It was a freezing afternoon on March 10, 2011. After two days of travel, photographer Jeff Flindt and surfers Nat Young, Sam Hammer and Dane Zaun had logged a measly two hours of water time. Huddled around their rental car, de-suiting for the last time, the crew got that feeling you always get at the end of a trip; that little voice inside you that asks: Will I ever come back? It spoke to them in unison. And their answer was a resounding “No.”
“It was the most random trip of my life,” Nat Young would later say. “I mean, it’s not like Greece is really a surf destination.”
Or is it?
In November, a story I had written for the German surf magazine, Tide, about Young and company’s Cretan skunk mission went to print. Not long after, I received an email on behalf of “40 CST (Cretan Surf Tribe) members”:
“Feel free to let other pro surfers or anyone that wishes to disrespect our wishes,” the email went, “that there has been many attempts to expose Crete in the manner as you have done and many have been squashed and total serious action has already taken place.”
Localism? On Crete? Hold up. I clicked on the link that was provided in the email and for a moment I thought I’d landed on the website of some radical offshoot of the Spanish terrorist organization, ETA. Guns. Black beanies. Steely glares. Sacrificial lambs. This was bizarre. When, and how, I wondered, did surf culture ever veer in this direction?
A sort of Youtube anthem posted on the CST’s website, called “Freedom or Death: A Greek Surfing Saga”, attempts to parallel the group’s existence with that of the Da Hui and Z-Boys circa the 1970s by stating that the tribe began after a “young Greek boy” had returned home from Hawaii and California at the same time, to become the first surfer to paddle out in the Aegean Sea. The video seeks to tell the CST’s story using familiar localism jargon: “Chaos”, “fights” and “territorialism” made the cut—even “a murder attempt” finds its way into the drama.
To be sure, Crete is not another North Shore, California or Indonesia. Nor will it ever be. So how could this supposedly large group of angry Cretan locals—inspired by the Da Hui, Wolf Pak, and, most oddly, Z-Boys—rise and flourish without us ever knowing?
According to George Papandreou—a self-described “founder” of Greek surfing and an active promoter of surfing in Greece—there is little chance that the existence of 40 CST members on Crete is fact.
“Today, there are only ten local guys, 15 max, on Crete,” says Papandreou. “And I know of only five CST members. No more.”
Papandreou says that throughout the ’60s, ’70s and ’80s, the only surfing that was done on Greece was by a half-dozen Greek-American surfers during the summer months. It was not until he and his friends—inspired by the TV hit “Hawaii 5-0”—started surfing along the Ionian coast of Greece’s Ipirus region, that year-round surfing was born.

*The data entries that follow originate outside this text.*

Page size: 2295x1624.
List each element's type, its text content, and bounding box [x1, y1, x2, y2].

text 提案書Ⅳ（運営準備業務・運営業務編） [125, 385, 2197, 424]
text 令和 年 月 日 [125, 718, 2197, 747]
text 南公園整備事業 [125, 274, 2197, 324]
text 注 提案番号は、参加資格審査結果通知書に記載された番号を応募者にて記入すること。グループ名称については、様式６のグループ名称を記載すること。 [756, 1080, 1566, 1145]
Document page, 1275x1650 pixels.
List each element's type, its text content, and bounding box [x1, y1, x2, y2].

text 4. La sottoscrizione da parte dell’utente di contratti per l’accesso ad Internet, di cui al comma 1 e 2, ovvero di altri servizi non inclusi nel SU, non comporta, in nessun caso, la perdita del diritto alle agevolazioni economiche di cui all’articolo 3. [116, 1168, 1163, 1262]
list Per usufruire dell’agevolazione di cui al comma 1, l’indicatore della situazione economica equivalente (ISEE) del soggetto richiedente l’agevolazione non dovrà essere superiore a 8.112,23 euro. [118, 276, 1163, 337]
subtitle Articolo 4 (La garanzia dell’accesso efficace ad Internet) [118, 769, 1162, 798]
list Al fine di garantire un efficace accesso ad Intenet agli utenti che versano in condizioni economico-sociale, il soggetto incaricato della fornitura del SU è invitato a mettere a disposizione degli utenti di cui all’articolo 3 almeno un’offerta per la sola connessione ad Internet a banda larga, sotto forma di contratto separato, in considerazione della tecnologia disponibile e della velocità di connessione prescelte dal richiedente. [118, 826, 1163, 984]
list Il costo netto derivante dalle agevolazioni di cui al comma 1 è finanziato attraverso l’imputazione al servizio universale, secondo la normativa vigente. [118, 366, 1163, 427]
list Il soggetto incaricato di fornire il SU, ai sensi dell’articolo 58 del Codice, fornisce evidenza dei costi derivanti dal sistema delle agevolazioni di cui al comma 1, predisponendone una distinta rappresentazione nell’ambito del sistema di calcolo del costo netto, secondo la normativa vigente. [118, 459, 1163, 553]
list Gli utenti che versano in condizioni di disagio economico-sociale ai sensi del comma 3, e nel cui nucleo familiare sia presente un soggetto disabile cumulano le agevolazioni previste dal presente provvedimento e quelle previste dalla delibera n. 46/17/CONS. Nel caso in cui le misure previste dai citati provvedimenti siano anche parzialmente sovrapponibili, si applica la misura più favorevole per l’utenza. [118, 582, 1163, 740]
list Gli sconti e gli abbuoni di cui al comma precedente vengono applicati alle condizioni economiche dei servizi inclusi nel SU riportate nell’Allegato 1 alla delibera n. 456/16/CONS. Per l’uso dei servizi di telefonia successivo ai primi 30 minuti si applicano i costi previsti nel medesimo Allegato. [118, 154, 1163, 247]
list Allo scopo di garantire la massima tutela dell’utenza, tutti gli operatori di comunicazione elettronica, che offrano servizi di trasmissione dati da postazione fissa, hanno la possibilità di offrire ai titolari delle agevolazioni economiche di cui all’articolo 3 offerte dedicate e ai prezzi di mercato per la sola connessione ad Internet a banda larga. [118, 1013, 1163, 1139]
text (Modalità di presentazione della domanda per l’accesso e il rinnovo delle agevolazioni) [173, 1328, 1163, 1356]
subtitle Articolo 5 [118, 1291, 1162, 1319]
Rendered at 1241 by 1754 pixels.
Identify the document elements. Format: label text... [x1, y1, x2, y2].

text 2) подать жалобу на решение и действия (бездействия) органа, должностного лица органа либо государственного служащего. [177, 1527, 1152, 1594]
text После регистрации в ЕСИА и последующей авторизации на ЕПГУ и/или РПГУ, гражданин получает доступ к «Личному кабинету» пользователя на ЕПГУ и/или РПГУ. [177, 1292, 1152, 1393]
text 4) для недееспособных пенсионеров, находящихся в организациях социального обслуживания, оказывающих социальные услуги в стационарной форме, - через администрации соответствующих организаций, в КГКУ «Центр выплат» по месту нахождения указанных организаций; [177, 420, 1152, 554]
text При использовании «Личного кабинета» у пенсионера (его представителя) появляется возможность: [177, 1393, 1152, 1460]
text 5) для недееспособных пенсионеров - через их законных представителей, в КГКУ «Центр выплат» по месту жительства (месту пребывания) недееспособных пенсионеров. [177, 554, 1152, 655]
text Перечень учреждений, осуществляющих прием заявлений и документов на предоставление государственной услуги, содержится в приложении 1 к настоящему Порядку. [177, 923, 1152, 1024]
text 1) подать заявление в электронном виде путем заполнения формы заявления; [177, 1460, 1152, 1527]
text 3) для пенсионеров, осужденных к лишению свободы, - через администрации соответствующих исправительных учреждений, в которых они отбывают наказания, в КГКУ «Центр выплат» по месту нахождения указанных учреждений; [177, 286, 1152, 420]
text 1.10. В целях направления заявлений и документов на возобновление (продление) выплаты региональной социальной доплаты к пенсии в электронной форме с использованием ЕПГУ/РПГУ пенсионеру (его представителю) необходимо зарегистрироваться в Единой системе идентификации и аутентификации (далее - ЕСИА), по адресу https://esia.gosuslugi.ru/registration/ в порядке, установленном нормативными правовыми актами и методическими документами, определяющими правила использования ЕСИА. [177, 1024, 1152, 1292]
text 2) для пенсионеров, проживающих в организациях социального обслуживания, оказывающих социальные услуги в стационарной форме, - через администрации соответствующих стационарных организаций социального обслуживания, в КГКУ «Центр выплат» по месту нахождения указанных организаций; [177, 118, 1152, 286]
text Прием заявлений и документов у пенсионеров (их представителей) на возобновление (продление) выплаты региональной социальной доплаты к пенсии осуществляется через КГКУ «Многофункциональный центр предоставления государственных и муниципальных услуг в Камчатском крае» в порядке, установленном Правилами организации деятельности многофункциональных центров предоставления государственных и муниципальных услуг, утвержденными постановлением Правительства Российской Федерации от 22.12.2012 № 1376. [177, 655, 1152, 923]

Indeed, five militant locals versus forty is like the difference between a Chihuahua, rather than a Pit Bull, chasing after you. But, then again, Chihuahuas can be nasty little things when caught off guard. Which seems to be exactly the case on Crete, where each new summer the island’s small group of local surfers—the “15 max” that Papandreou mentions—are inundated with more and more relatively clueless newbies.
“Since the first [surfing] articles came out,” the CST spokesman explains, “hundreds [of surfers] per year have come and ruined almost every public spot for us in summer.
“But the real problem we have in Crete is all the hundreds of windsurfers who have picked up stand-up paddle boarding and surfing,” says the CST spokesperson. “They just don’t get it and many of them are even from here, so this is where the trouble really starts.”